Peu de femmes ont monté leur agence d'architecture comme Manuelle Gautrand. Rencontre avec cette architecte exigeante attirée par des mondes plus audacieux que l'Occident.

Manuelle Gautrand
Manuelle Gautrand

"Les femmes sont charmantes, mais les chiens sont tellement plus fidèles", plaisantait Sacha Guitry. De nos jours Manuelle Gautrand lui aurait démontré que les femmes n'ont pas de petit pois dans la tête et sont capables de mener une réunion de chantier aussi bien que les hommes. #rUne nouvelle génération d'architectes ?

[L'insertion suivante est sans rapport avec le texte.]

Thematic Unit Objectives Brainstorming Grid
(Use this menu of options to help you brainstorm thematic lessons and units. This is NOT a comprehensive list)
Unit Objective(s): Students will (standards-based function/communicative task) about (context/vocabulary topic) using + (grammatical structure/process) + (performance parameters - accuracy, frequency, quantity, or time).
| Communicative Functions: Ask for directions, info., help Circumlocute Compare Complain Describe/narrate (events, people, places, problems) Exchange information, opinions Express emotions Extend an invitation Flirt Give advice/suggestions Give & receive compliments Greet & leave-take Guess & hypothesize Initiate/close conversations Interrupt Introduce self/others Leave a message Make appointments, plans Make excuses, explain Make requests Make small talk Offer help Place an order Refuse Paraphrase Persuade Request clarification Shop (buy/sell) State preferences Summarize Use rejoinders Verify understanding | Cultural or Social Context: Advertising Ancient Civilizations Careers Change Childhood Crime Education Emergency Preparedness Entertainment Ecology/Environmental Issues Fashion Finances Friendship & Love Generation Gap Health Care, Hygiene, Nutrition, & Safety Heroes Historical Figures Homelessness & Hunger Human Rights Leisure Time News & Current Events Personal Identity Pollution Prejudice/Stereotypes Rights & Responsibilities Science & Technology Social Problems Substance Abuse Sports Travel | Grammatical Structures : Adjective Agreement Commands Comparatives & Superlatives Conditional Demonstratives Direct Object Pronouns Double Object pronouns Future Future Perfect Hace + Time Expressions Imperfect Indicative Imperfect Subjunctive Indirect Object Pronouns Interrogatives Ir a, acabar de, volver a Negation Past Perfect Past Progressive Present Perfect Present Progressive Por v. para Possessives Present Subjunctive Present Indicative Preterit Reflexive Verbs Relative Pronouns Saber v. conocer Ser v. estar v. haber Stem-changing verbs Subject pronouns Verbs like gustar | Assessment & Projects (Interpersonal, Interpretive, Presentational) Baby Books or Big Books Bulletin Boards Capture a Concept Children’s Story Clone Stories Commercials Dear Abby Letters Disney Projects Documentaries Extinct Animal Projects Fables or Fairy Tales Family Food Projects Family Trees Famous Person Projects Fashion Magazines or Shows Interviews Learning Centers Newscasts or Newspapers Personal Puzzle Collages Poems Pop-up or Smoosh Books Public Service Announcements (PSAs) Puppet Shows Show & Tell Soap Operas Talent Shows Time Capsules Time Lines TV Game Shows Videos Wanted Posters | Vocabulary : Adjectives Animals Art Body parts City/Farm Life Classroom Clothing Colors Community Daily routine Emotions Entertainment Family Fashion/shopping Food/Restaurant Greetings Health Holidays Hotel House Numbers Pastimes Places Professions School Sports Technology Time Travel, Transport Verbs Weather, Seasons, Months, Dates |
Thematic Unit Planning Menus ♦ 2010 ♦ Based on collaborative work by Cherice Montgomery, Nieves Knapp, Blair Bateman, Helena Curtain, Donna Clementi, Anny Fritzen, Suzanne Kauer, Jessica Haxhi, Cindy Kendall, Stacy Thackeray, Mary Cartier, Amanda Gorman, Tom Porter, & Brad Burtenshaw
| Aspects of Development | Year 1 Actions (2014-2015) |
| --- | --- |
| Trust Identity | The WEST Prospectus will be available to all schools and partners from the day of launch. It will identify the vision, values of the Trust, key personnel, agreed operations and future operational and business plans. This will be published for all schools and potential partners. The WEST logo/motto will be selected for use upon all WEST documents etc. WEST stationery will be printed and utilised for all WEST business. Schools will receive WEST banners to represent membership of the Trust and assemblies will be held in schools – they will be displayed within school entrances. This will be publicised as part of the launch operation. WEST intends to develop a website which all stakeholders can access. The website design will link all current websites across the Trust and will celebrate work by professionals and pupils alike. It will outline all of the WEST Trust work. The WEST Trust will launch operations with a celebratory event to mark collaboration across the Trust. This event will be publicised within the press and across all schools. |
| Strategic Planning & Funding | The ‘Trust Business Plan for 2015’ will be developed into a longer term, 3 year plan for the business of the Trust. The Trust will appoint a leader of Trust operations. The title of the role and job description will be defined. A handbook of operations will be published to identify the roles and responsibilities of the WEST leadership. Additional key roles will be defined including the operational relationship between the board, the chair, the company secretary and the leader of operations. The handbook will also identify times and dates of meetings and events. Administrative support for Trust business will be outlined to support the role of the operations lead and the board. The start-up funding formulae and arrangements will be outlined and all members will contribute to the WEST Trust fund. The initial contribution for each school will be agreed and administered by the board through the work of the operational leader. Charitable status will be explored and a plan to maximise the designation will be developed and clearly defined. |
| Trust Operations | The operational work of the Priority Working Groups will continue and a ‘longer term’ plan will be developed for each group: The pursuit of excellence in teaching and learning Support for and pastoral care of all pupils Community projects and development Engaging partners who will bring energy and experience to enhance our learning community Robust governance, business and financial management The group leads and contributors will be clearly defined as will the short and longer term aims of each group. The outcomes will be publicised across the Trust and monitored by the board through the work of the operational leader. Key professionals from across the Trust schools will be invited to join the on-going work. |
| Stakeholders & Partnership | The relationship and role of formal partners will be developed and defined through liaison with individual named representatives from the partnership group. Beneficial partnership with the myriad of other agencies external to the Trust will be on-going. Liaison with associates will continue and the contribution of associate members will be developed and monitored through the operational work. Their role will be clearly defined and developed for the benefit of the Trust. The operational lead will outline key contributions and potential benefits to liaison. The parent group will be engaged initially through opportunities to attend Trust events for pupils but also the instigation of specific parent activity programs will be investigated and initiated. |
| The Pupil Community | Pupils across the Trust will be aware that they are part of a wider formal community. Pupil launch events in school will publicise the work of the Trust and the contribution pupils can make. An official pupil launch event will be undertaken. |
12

A 45 ans, l'architecte se trouve à la tête d'une agence qui emploie une vingtaine de collaborateurs. Une "jeunette" en comparaison des ténors de la profession qui frisent la bonne quinzaine d'années de plus. A ses yeux, la jeunesse est un état d'esprit et pas l'expression d'une génération. "Je souhaite continuer à me renouveler sans arrêt et à créer dans 20 ans une architecture aussi sensible et en avance sur son temps que celle que je peux concevoir aujourd'hui", espèret- elle. Qu'on le veuille ou non, les temps ont changé. Les supports de création se sont étendus dans la foulée de l'informatique, la gamme de matériaux s'est renouvelée, la commande est venue en grande partie de maîtres d'ouvrage privés de plus en plus ouverts à l'architecture. La concurrence s'est aussi exacerbée et la nouvelle génération a dû batailler pour s'imposer. "J'ai eu des difficultés à me faire reconnaître et à acquérir une crédibilité", se souvient l'architecte. Un jour, la mairie de Rennes lui a confié un premier projet. Villefontaine, une ville nouvelle de l'Isère, a suivi : le maire avait la trentaine, le même âge qu'elle. Puis les concours sont arrivés et Manuelle Gautrand travaille à l'heure actuelle sur le show room Citroën des Champs-Elysées, un pôle administratif à Saint- Etienne, un programme mixte de réhabilitation et de construction dans le coeur de Copenhague et un siège social avenue de Friedland.